● **Recorded information**
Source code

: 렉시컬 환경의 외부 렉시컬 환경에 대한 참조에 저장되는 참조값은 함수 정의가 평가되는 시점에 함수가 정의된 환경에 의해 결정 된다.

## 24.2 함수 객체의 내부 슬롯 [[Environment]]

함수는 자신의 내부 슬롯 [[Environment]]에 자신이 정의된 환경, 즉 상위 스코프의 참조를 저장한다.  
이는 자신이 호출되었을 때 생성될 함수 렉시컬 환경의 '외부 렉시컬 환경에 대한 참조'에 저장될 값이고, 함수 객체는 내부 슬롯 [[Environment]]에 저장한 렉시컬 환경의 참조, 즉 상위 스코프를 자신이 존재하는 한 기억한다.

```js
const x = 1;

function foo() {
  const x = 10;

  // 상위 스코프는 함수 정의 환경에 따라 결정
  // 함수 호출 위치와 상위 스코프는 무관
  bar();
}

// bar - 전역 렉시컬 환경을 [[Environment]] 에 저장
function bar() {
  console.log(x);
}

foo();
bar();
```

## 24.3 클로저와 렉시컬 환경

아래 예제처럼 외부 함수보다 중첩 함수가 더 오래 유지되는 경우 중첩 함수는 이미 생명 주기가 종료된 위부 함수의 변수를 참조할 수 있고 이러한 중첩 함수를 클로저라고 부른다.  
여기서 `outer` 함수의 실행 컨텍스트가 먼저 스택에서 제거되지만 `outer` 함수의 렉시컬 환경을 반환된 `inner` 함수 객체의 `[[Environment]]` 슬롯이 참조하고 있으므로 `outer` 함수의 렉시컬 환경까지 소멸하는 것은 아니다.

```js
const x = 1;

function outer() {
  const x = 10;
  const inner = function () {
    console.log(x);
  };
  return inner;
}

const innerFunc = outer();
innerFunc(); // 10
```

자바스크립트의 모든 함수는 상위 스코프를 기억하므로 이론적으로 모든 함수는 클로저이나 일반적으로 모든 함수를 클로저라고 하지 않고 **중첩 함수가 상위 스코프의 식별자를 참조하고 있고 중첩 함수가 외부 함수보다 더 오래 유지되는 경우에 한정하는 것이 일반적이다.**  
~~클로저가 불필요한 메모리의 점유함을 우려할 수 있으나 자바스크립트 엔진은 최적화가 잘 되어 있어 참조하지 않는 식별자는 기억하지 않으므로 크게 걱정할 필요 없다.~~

● **What the task asks**
Show each line in the entries that holds the string "outer".

● **Answer to this problem**
여기서 `outer` 함수의 실행 컨텍스트가 먼저 스택에서 제거되지만 `outer` 함수의 렉시컬 환경을 반환된 `inner` 함수 객체의 `[[Environment]]` 슬롯이 참조하고 있으므로 `outer` 함수의 렉시컬 환경까지 소멸하는 것은 아니다.
function outer() {
const innerFunc = outer();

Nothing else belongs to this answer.